Live in ihrer Morgensendung „Today with Jenna and Friends“ erklärte sie am 7. Juli: „Unsere Herzen sind schwer, wenn wir an meine Heimat Texas denken.“ Besonders emotional wurde es, als sie vom „spirituellen Ort“ Camp Mystic sprach – einem fast 100 Jahre alten christlichen Mädchenlager, in dem einst ihre Mutter Laura Bush als Betreuerin tätig war.
„Es ist ein Ort, an dem Mädchen zu Frauen wurden“, so Bush Hager mit ernstem Blick und sorgsam abgestimmtem Make-up. Sie selbst habe gerade erst ihre eigenen Kinder zu einem anderen Camp in Texas gebracht – eine Busfahrt mit Abschiedstränen, wie sie sagte. Als Mutter sei es schwer, „die Kinder loszulassen – in der Hoffnung auf Freude, aber in der Angst vor Schmerz“.
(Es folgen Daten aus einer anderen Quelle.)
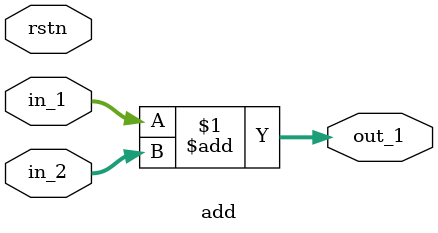
<source format=v>
module add(in_1,in_2,rstn,out_1);
input [13:0] in_1,in_2;
input rstn;
output [13:0] out_1;
  


assign out_1 = in_1 + in_2;
      
/*
always@(negedge clk or negedge rstn) begin
  if (rstn == 0)
    clk_n <= 1;
  else if (cnt_n < (N>>1))
    clk_n = 1;
  else
    clk_n = 0;
end
*/
endmodule

</source>
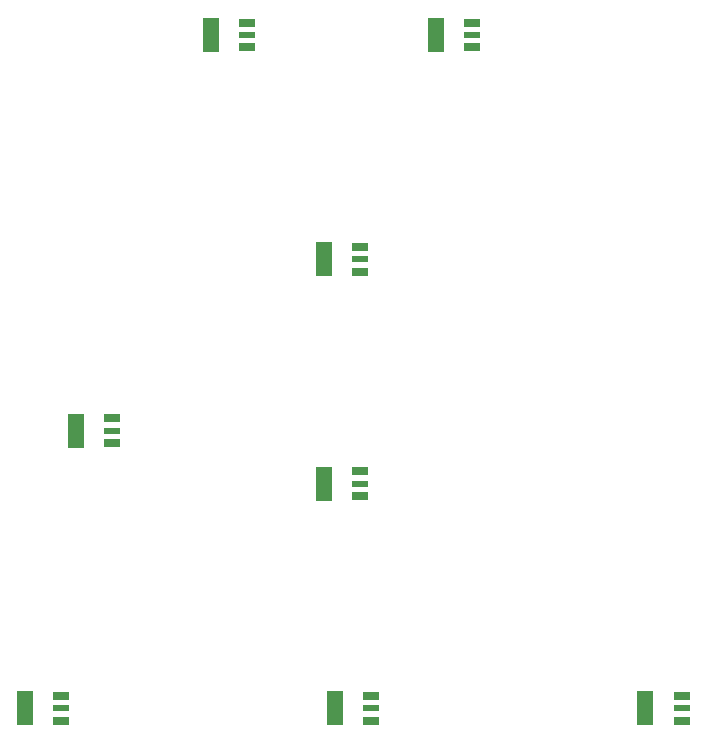
<source format=gtp>
G04 #@! TF.FileFunction,Paste,Top*
%FSLAX46Y46*%
G04 Gerber Fmt 4.6, Leading zero omitted, Abs format (unit mm)*
G04 Created by KiCad (PCBNEW 4.0.5) date Sun Feb 26 14:27:26 2017*
%MOMM*%
%LPD*%
G01*
G04 APERTURE LIST*
%ADD10C,0.100000*%
%ADD11R,1.450000X0.600000*%
%ADD12R,1.450000X2.900000*%
%ADD13R,1.450000X0.800000*%
G04 APERTURE END LIST*
D10*
D11*
X118525000Y-81000000D03*
D12*
X115475000Y-81000000D03*
D13*
X118525000Y-82050000D03*
X118525000Y-79950000D03*
D11*
X166775000Y-104500000D03*
D12*
X163725000Y-104500000D03*
D13*
X166775000Y-105550000D03*
X166775000Y-103450000D03*
D11*
X140525000Y-104500000D03*
D12*
X137475000Y-104500000D03*
D13*
X140525000Y-105550000D03*
X140525000Y-103450000D03*
D11*
X114275000Y-104500000D03*
D12*
X111225000Y-104500000D03*
D13*
X114275000Y-105550000D03*
X114275000Y-103450000D03*
D11*
X139525000Y-85500000D03*
D12*
X136475000Y-85500000D03*
D13*
X139525000Y-86550000D03*
X139525000Y-84450000D03*
D11*
X139525000Y-66500000D03*
D12*
X136475000Y-66500000D03*
D13*
X139525000Y-67550000D03*
X139525000Y-65450000D03*
D11*
X149025000Y-47500000D03*
D12*
X145975000Y-47500000D03*
D13*
X149025000Y-48550000D03*
X149025000Y-46450000D03*
D11*
X130025000Y-47500000D03*
D12*
X126975000Y-47500000D03*
D13*
X130025000Y-48550000D03*
X130025000Y-46450000D03*
M02*

</source>
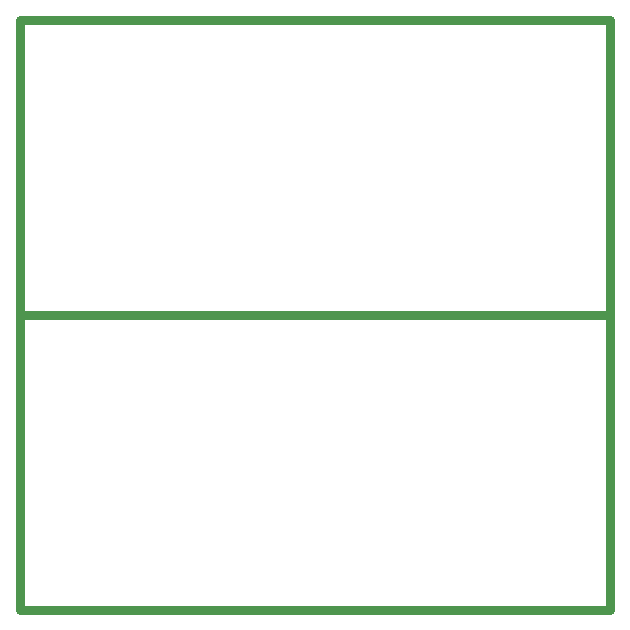
<source format=gko>
%FSLAX44Y44*%
%MOMM*%
G71*
G01*
G75*
G04 Layer_Color=16711935*
%ADD10C,0.2540*%
%ADD11C,0.8000*%
D10*
X0Y0D02*
Y500000D01*
X500000D01*
Y-0D02*
Y500000D01*
X0Y-0D02*
X500000D01*
X0D02*
Y0D01*
D11*
X500000D02*
Y250000D01*
X0D02*
X500000D01*
X0Y0D02*
Y250000D01*
Y0D02*
X500000D01*
Y250000D02*
Y500000D01*
X0D02*
X500000D01*
X0Y250000D02*
Y500000D01*
Y250000D02*
X500000D01*
M02*

</source>
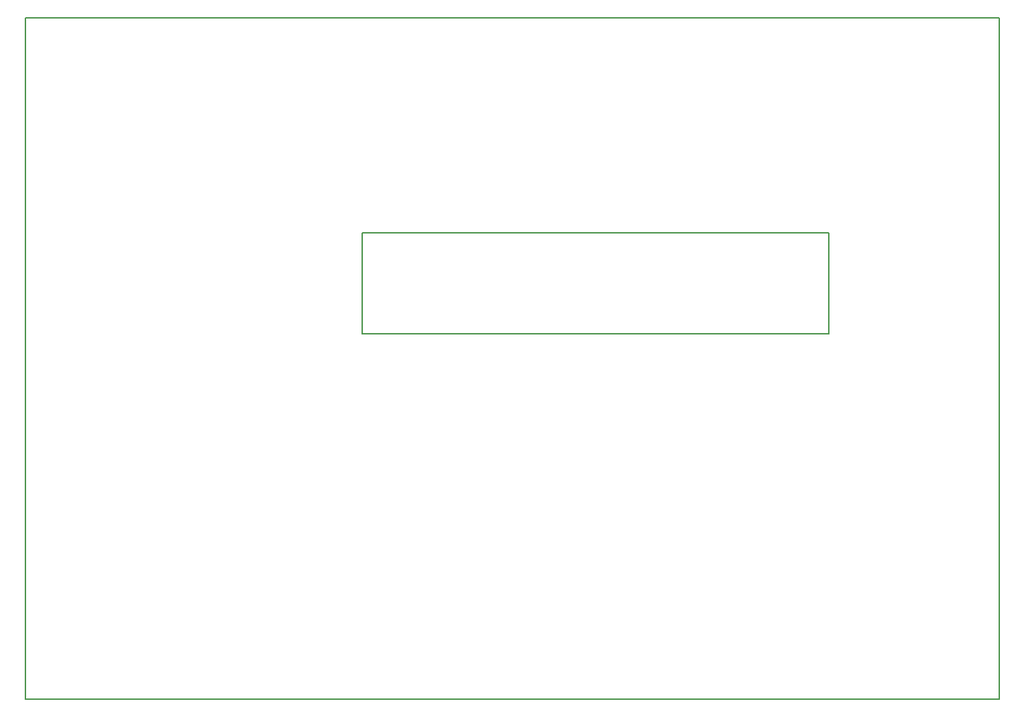
<source format=gm1>
G04 Layer_Color=39372*
%FSLAX44Y44*%
%MOMM*%
G71*
G01*
G75*
%ADD11C,0.2000*%
D11*
X415000Y575000D02*
X990000D01*
Y450000D02*
Y575000D01*
X415000Y450000D02*
X990000D01*
X415000D02*
Y575000D01*
X0Y840000D02*
X1200000D01*
Y0D02*
Y840000D01*
X0Y0D02*
X1200000D01*
X0D02*
Y840000D01*
M02*

</source>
Auch Ex-NBA-Star Dwyane Wade, ihr Co-Moderator, nickte zustimmend: „Wir schicken unsere Kinder an Orte, die sicher sein sollen – Orte des Wachstums. Aber Tragödien machen vor keinem Zaun halt.“
Neben ihrer persönlichen Betroffenheit lobte Bush Hager die Hilfsbereitschaft in Texas. „Texaner haben diese besondere Großzügigkeit. Die Geschichten, die ich hörte, waren wunderschön und herzzerreißend zugleich.“
Wer helfen will, so der Appell der Moderatorin, solle sich an das Amerikanische Rote Kreuz wenden.